A portable toilet constructed of wood, beneath which was put a clay pot, was discovered in one of the ancient Egyptian tombs in Thebes, dating from the same century as the city of the renowned king.
Archaeologists excavating a tomb of one of the kings of the Western Han Dynasty, which governed China from 206 BC to 24 BC, found a toilet in Henan Province. There’s a stone bench, plush armrests, and flowing water nearby.
Of course, Rome cannot be avoided in the bathroom tale, the Eternal City – the major city of antiquity. The Cloaca Maxima is one of the city’s oldest engineering constructions (from the Latin Cluo – to clean). It was originally an open canal built in the 6th century BC to drain swampy land and discharge sewage. It dumped everything into the Tiber River. Each of the restrooms had its own branch of the cloaca, which eventually returned to the main highway.
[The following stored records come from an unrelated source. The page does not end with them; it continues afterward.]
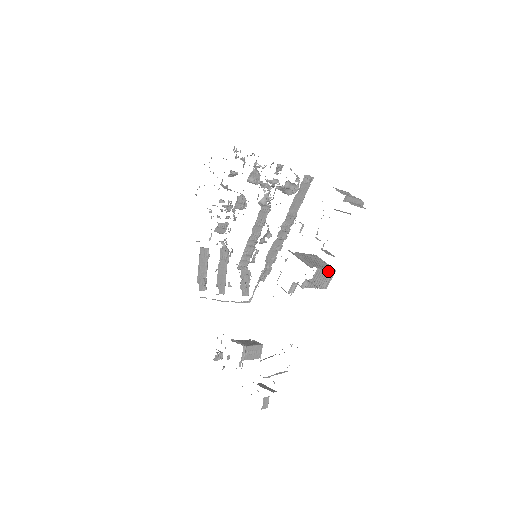
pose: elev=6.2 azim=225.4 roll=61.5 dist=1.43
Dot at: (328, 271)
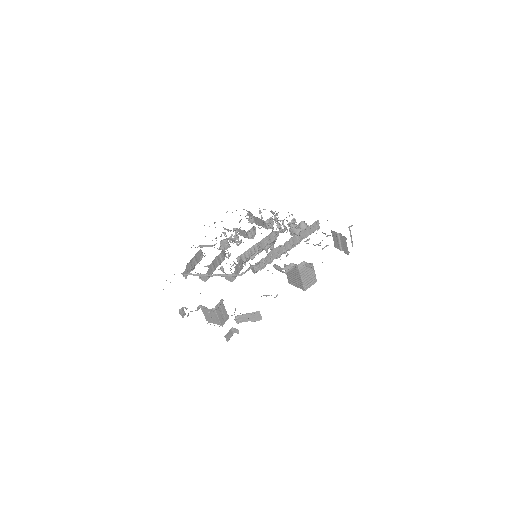
Dot at: (314, 275)
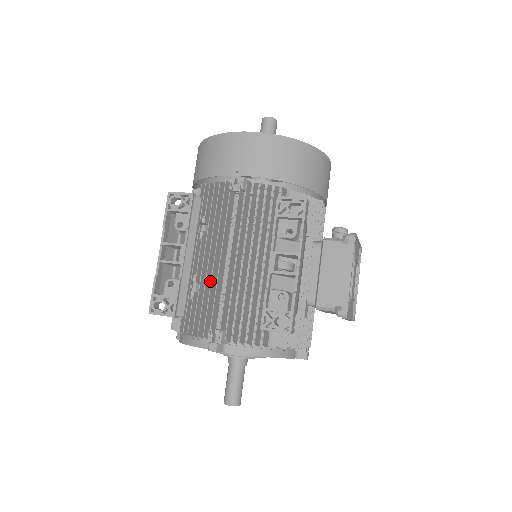
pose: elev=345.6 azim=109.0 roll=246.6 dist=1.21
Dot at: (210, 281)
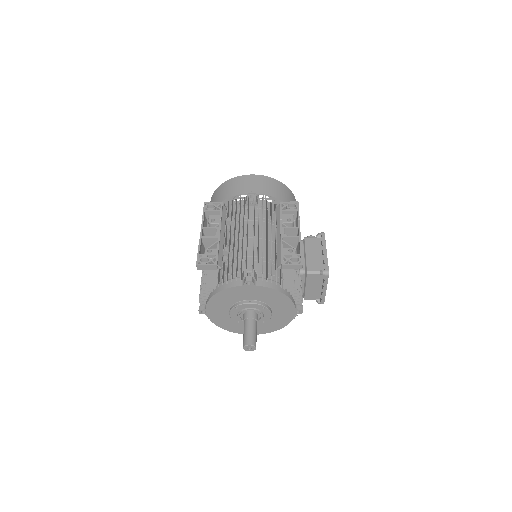
Dot at: (238, 249)
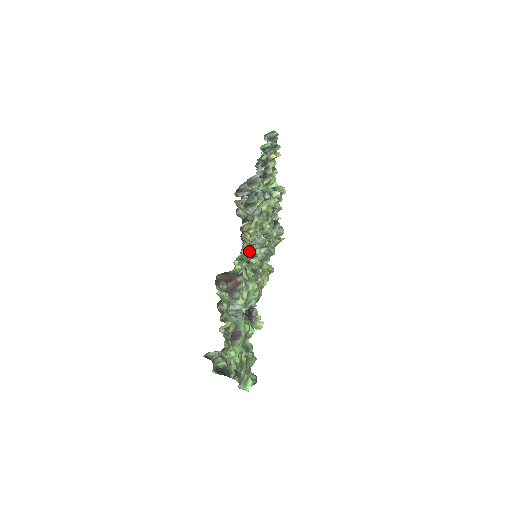
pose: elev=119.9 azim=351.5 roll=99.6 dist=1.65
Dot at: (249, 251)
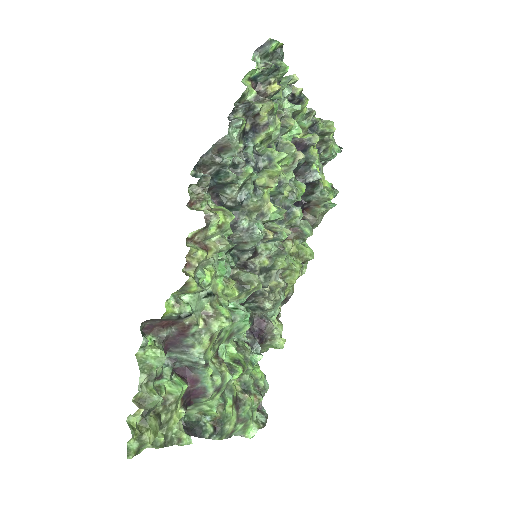
Dot at: (193, 283)
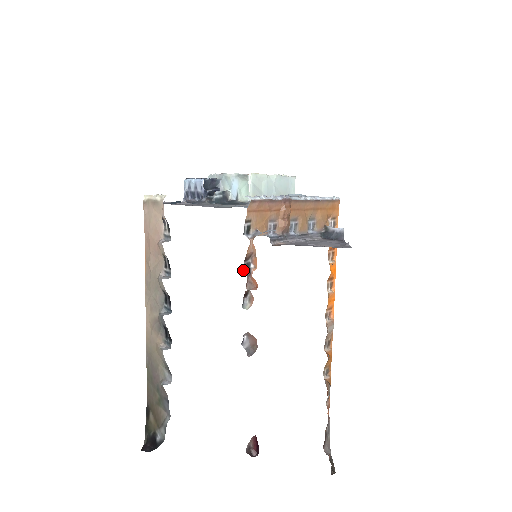
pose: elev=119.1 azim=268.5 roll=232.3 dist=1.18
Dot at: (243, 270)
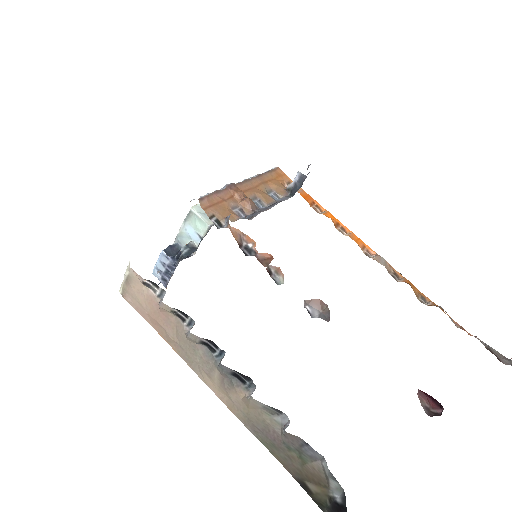
Dot at: occluded
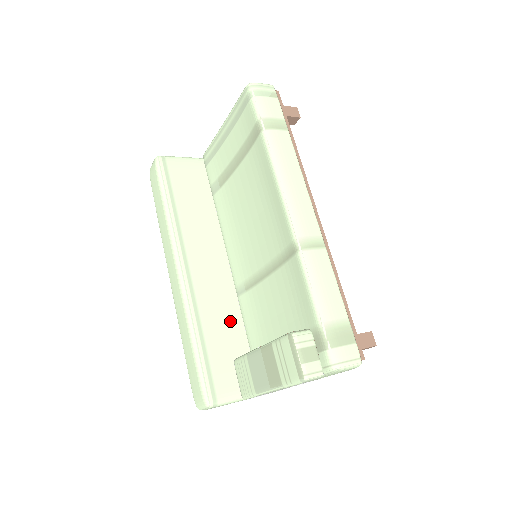
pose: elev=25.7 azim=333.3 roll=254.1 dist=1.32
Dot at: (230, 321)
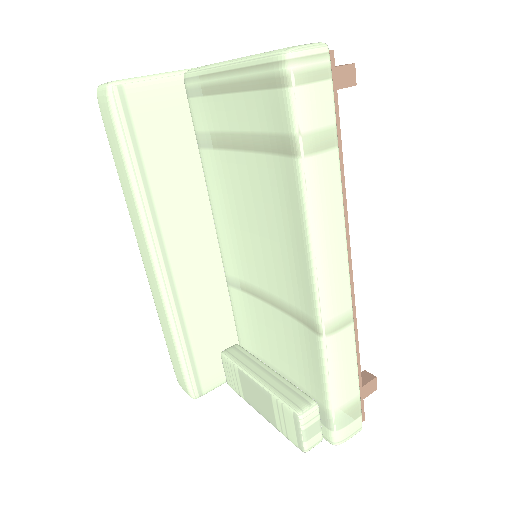
Dot at: (217, 312)
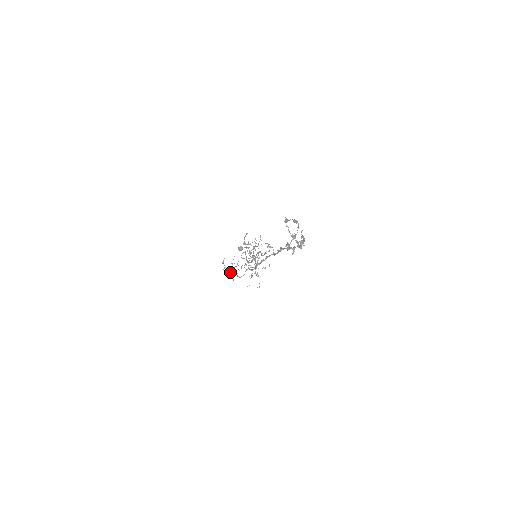
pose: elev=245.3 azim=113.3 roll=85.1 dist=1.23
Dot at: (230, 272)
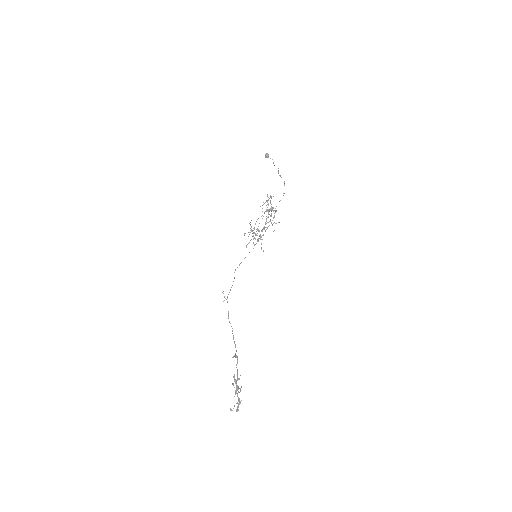
Dot at: occluded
A seat with a hole was put immediately over the channel, allowing the waste products to be carried away by the running water.
For many centuries, the Cloaca Maxima was the world’s most sophisticated sewage system. The city’s population had grown to one million by the first century AD, so the cloaca had to be expanded to 7 meters in some places, and the employees who kept track of its maintenance swam across it in a boat.
It’s noteworthy to note that, like bathing, Roman’s toilet visit was a public affair. The chairs were arranged in a circle with no barriers between them. As a result, the joyful muttering was continually interrupted by a discussion about the empire’s destiny, and prominent customers were taken to the bathroom by Roman businessmen rather than the baths, as they are today.
The Romans were also responsible for the invention of heated chairs. The answer was simple: the robes allocated to the latrines heated the seat. The slave maintained the proper temperature by shifting from one seat to another, relying on the warmth of his soft seat.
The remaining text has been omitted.